1. Council candidates slam the Chronicle Herald
Eighteen council candidates issued the following statement yesterday:
We, the following candidates for HRM Council, have collectively taken a stand against supporting the Chronicle Herald’s efforts to engage our campaigns for information. We support the unionized workers who have been on strike for 9 months, and counting. It’s our hope that the Chronicle Herald and its unionized work force will come back to the table and conclude with a fair deal that brings the paper back into relevance and the workers with an acceptable contract.
• Shelley Fashan – District 2: Preston—Chezzetcook—Eastern Shore
• Sydnee L. McKay – District 2: Preston—Chezzetcook—Eastern Shore
• Gabriel Enxuga – District 5: Dartmouth Centre
• Kate Watson – District 5: Dartmouth Centre
• Sam Austin- District 5: Dartmouth Centre
• Warren Wesson – District 5: Dartmouth Centre
• Carlos Beals – District 6: Harbourview—Burnside—Dartmouth East
• Brenden Sommerhalder – District 8: Halifax Peninsula North
• Chris Poole – District 8: Halifax Peninsula North
• Lindell Smith – District 8: Halifax Peninsula North
• Kyle Woodbury- District 9: Halifax West Armdale
• Shawn Cleary – District 9: Halifax West Armdale
• Andrew Curran – District 10: Halifax—Bedford Basin West
• Dawn E. Penney – District 11: Spryfield—Sambro Loop—Prospect Road
• John Bignell – District 12: Timberlea—Beechville—Clayton Park—Wedgewood
• Iona Stoddard – District 12: Timberlea—Beechville—Clayton Park—Wedgewood
• Kevin Copley – District 14: Middle/Upper Sackville—Beaver Bank—Lucasville
• Lisa Blackburn – District 14: Middle/Upper Sackville—Beaver Bank—Lucasville
Oh, speaking of the Chronicle Herald, here’s Why I don’t read the Herald, part ten thousand:
There’s all your daily recommended daily bullshit requirements in just one Google News alert: Innovators! Vibrant! And, wait, “radiate outward opportunities”? They should maybe look for some writers over there, like out on the sidewalk, walking the picket line.

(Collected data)
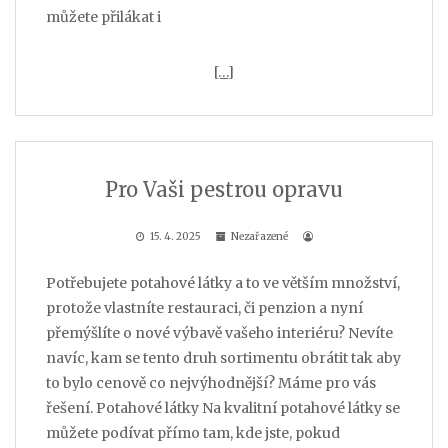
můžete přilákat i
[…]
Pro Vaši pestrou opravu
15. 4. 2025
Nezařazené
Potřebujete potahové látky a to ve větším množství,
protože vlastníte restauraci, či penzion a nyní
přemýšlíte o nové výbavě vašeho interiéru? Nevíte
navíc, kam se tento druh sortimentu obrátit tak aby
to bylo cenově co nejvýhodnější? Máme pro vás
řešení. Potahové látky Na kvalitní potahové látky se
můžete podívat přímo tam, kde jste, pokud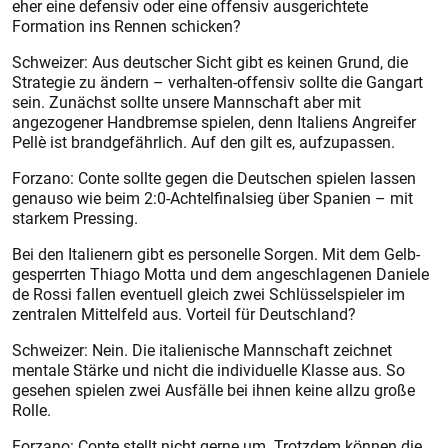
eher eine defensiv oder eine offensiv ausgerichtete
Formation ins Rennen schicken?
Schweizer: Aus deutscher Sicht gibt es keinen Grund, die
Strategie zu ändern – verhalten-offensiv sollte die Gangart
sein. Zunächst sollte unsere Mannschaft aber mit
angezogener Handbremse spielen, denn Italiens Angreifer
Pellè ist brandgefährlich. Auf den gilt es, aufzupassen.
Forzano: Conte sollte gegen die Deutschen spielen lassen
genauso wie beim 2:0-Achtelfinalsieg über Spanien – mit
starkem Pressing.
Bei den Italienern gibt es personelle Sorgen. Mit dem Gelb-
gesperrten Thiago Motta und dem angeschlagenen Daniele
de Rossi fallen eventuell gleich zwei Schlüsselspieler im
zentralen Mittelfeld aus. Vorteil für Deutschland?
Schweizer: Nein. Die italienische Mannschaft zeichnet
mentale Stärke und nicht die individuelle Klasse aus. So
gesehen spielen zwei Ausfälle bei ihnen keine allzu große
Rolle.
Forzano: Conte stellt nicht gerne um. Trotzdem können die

==

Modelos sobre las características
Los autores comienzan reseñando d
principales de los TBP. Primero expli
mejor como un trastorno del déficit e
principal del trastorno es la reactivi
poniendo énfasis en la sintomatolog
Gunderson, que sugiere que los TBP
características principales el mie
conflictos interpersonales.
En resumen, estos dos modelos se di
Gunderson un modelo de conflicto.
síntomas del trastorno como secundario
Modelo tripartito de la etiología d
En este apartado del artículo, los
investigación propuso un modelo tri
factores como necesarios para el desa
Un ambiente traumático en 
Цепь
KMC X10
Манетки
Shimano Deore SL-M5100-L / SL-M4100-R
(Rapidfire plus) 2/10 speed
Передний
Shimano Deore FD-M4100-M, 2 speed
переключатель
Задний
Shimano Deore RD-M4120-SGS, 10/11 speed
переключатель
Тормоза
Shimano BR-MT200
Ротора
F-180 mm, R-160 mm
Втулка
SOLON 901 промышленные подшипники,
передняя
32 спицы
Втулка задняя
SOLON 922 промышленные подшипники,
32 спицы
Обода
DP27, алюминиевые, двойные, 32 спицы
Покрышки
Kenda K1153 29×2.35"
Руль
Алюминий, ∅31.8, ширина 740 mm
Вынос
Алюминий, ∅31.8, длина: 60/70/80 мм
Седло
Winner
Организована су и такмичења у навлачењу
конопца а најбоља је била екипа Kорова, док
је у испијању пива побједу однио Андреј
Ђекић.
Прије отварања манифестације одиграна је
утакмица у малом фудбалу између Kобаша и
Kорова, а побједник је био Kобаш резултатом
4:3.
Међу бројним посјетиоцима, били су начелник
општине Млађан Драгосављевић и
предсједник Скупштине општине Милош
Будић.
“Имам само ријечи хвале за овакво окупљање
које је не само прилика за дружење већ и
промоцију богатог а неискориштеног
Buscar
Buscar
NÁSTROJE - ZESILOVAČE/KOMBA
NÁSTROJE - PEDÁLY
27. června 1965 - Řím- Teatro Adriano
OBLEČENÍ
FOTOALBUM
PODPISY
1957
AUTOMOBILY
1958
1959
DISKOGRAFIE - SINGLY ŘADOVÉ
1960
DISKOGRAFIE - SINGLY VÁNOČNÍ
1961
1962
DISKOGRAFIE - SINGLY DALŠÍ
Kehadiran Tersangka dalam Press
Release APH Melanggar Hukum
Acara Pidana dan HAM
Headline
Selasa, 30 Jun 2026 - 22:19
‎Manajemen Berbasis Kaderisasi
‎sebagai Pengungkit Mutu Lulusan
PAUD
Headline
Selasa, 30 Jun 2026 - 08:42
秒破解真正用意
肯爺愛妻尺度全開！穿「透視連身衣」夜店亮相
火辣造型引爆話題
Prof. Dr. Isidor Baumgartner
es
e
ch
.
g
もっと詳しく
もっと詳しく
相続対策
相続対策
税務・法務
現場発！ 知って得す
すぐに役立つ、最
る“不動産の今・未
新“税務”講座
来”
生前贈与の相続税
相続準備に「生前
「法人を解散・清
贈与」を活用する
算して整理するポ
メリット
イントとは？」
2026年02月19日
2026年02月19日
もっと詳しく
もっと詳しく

### [EXERCISE INSTRUCTIONS]
[A] From the item on council candidates and the Chronicle Herald, transcribe everything from "1. Council candidates" down to "an acceptable contract.".
[B] In the item on council candidates and the Chronicle Herald, which candidates are listed for District 5: Dartmouth Centre?

### [SOLUTION LIST]
[A]
1. Council candidates slam the Chronicle Herald
Eighteen council candidates issued the following statement yesterday:
We, the following candidates for HRM Council, have collectively taken a stand against supporting the Chronicle Herald’s efforts to engage our campaigns for information. We support the unionized workers who have been on strike for 9 months, and counting. It’s our hope that the Chronicle Herald and its unionized work force will come back to the table and conclude with a fair deal that brings the paper back into relevance and the workers with an acceptable contract.

[B] Gabriel Enxuga, Kate Watson, Sam Austin, Warren Wesson